ポール・オースターのエッセイ集 「トゥルー・ストーリーズ」
このところポール・オースターの小説を読まない日はない。
「ガラスの街」を読んだのが最初で、「幽霊たち」、「鍵のかかった部屋」、「リヴァイアサン」などなど前世紀からのファンで、「ナショナル・ストーリー・プロジェクト」2冊も身近に置いてある。
訳はどれも柴田元幸氏。
今回は、「偶然の音楽」をストリーの面白さにも魅かれて読み終わり、「幻影の書」にかかったのだけれど、失踪した俳優のへクター・マンとそれを追う「私」のすばらしく豊かで込み入った日常の重厚さに圧倒されてちょっとポーズ。立ち止まっては何か調べ、想像を喚起し…という時間になる。

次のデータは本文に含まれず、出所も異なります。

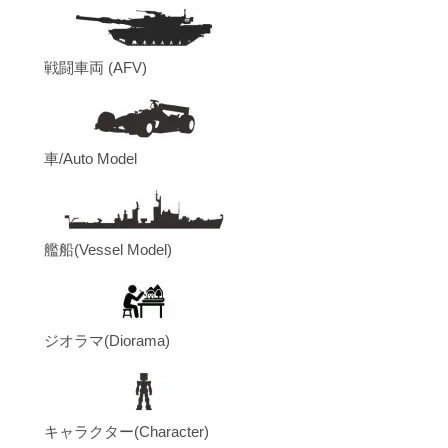
戦闘車両 (AFV)
車/Auto Model
艦船(Vessel Model)
ジオラマ(Diorama)
キャラクター(Character)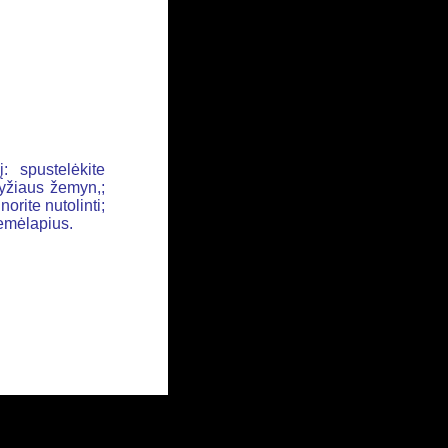
: spustelėkite
ryžiaus žemyn,;
orite nutolinti;
žemėlapius.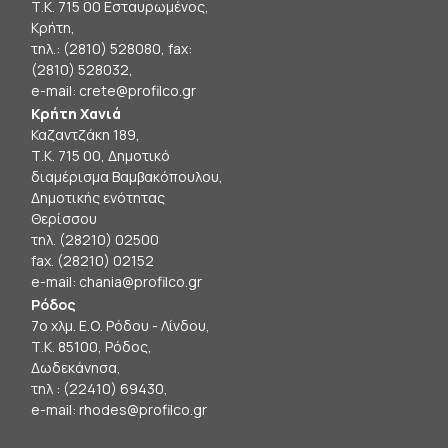
Τ.Κ. 715 00 Εσταυρωμένος,
Κρήτη,
τηλ.: (2810) 528080, fax:
(2810) 528032,
e-mail:
crete@profilco.gr
Κρήτη Χανιά
Καζαντζάκη 189,
Τ.Κ. 715 00, Δημοτικό
διαμέρισμα Βαμβακόπουλου,
Δημοτικής ενότητας
Θερίσσου
τηλ. (28210) 02500
fax. (28210) 02152
e-mail:
chania@profilco.gr
Ρόδος
7ο χλμ. Ε.Ο. Ρόδου - Λίνδου,
Τ.Κ. 85100, Ρόδος,
Δωδεκάνησα,
τηλ : (22410) 69430,
e-mail:
rhodes@profilco.gr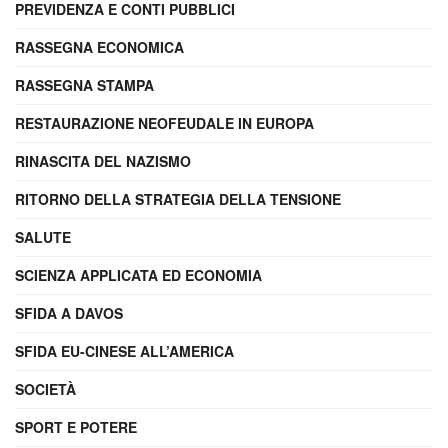
PREVIDENZA E CONTI PUBBLICI
RASSEGNA ECONOMICA
RASSEGNA STAMPA
RESTAURAZIONE NEOFEUDALE IN EUROPA
RINASCITA DEL NAZISMO
RITORNO DELLA STRATEGIA DELLA TENSIONE
SALUTE
SCIENZA APPLICATA ED ECONOMIA
SFIDA A DAVOS
SFIDA EU-CINESE ALL’AMERICA
SOCIETÀ
SPORT E POTERE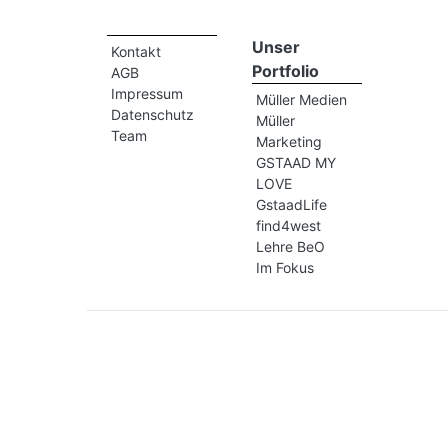
Unser
Kontakt
Portfolio
AGB
Impressum
Müller Medien
Datenschutz
Müller
Team
Marketing
GSTAAD MY
LOVE
GstaadLife
find4west
Lehre BeO
Im Fokus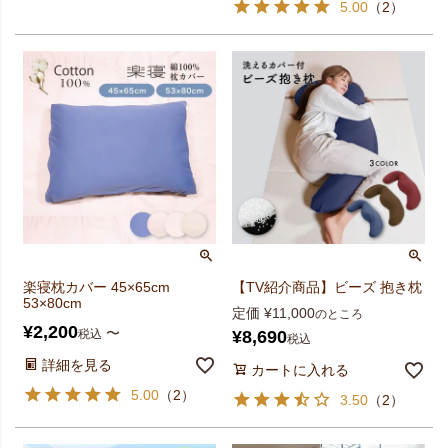
5.00
（
2
）
楽寝枕カバー 45×65cm
【TV紹介商品】ビーズ 抱き枕
53×80cm
定価
¥
11,000
のところ
¥
2,200
〜
税込
¥
8,690
税込
詳細を見る
カートに入れる
5.00
（
2
）
3.50
（
2
）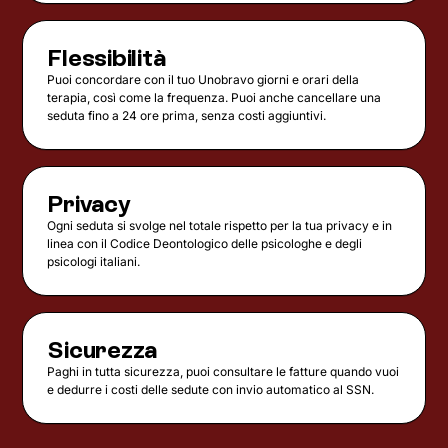
Flessibilità
Puoi concordare con il tuo Unobravo giorni e orari della
terapia, così come la frequenza. Puoi anche cancellare una
seduta fino a 24 ore prima, senza costi aggiuntivi.
Privacy
Ogni seduta si svolge nel totale rispetto per la tua privacy e in
linea con il Codice Deontologico delle psicologhe e degli
psicologi italiani.
Sicurezza
Paghi in tutta sicurezza, puoi consultare le fatture quando vuoi
e dedurre i costi delle sedute con invio automatico al SSN.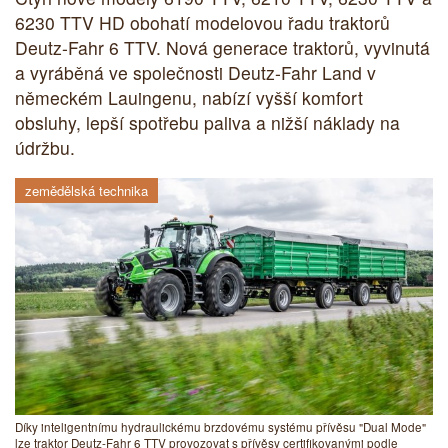
6230 TTV HD obohatí modelovou řadu traktorů
Deutz-Fahr 6 TTV. Nová generace traktorů, vyvinutá
a vyráběná ve společnosti Deutz-Fahr Land v
německém Lauingenu, nabízí vyšší komfort
obsluhy, lepší spotřebu paliva a nižší náklady na
údržbu.
zemědělská technika
Díky inteligentnímu hydraulickému brzdovému systému přívěsu "Dual Mode"
lze traktor Deutz-Fahr 6 TTV provozovat s přívěsy certifikovanými podle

なので今日は、エッセイ集「トゥルー・ストーリーズ」 をひらいた。
9.11直後のニューヨークが舞台の「覚え書き」はほんの数ページだけれども、私もちょうどあの年の8月末に渡米したばかりの姪から、事件のあと、「こげくさい臭いがしてる」というメールをもらったりした。初めてNYを訪ねたのは翌年の8月だけれど、オースターの、「瓦礫には人間の手や足が混じっていた、と…」という一行は当時を思い出させる。
「ティンブクトゥ」は〝「犬の視点」を通してアメリカのホームレスを描い た作品〟だそうだが、犬よりも猫の私は読む機会がないかもしれない。